(Data items)
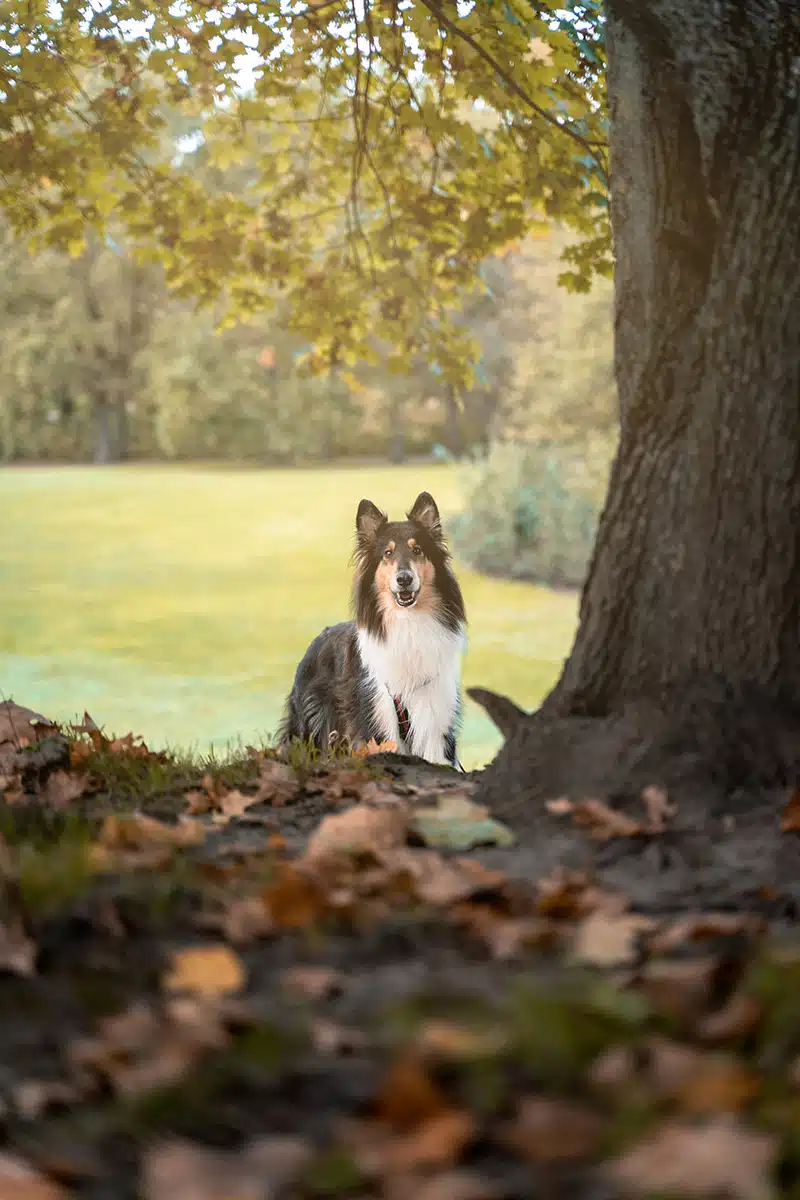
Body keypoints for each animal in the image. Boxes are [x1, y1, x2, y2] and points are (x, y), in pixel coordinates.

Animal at [281, 489, 470, 768]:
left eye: (417, 550)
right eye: (387, 553)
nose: (404, 579)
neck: (407, 622)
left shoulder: (434, 712)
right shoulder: (377, 712)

__What the task requires__:
Reproduce exactly the line that contains "left eye: (417, 550)" together with each line after it to the end of the entries; include no other lines.

__Answer to the exercise__:
left eye: (417, 550)
right eye: (387, 553)
nose: (404, 579)
neck: (407, 622)
left shoulder: (434, 712)
right shoulder: (377, 712)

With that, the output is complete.